Corpas sólo toreó una vez el pasado año y fue aquí, en Madrid, cortando la oreja de un toro de María Cascón, uno de los mejores de la temporada y premiado con la vuelta al ruedo. Este año ha toreado muy poco porque sólo le contabilizamos dos paseíllos. Y se le nota su falta de oficio. No tiene malas maneras pero se le fueron dos toros de triunfo. Sorteó el mejor “palha” para la muleta, el tercero, con un pitón izquierdo de escándalo...y eso en Madrid no se puede desaprovechar.
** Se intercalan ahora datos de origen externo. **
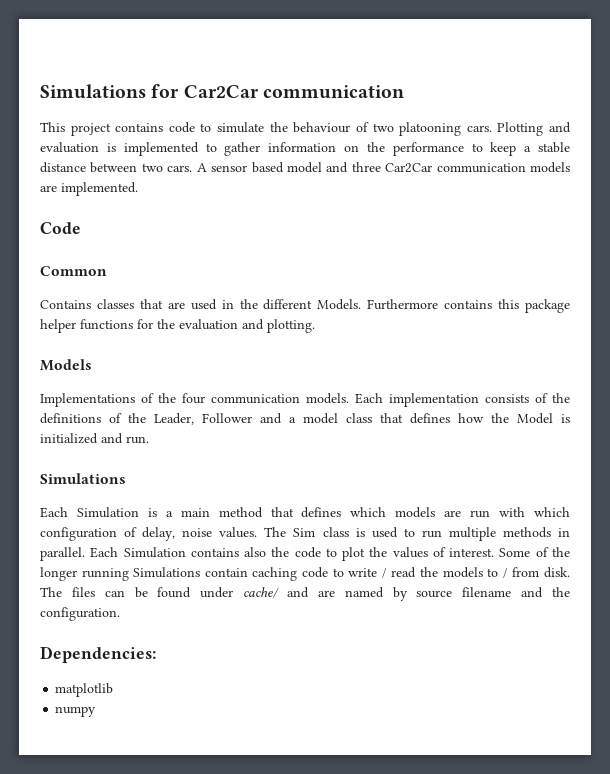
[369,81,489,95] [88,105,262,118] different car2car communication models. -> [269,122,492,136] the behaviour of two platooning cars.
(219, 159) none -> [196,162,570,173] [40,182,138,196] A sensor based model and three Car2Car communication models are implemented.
Y el remiendo de El Torreón que hizo sexto, tan bien presentado como su hermano, el quinto, era otro toro para el triunfo, al que tampoco supo cómo meterle mano.

Al final, todo el mundo salía contento por haberse emocionado con un tercio glorioso aunque los del 7 estaban divididos, porque muchos creían que se había otorgado otra oreja pueblerina, de isidros o de autocar, rebajando una vez más la categoría de la plaza. Claro que para eso están ahí el señor del palco y los empresarios, que van a dejar Madrid como un solar de pueblo cuando se vayan...si antes alguien con suficiente autoridad no hace algo y lo remedia.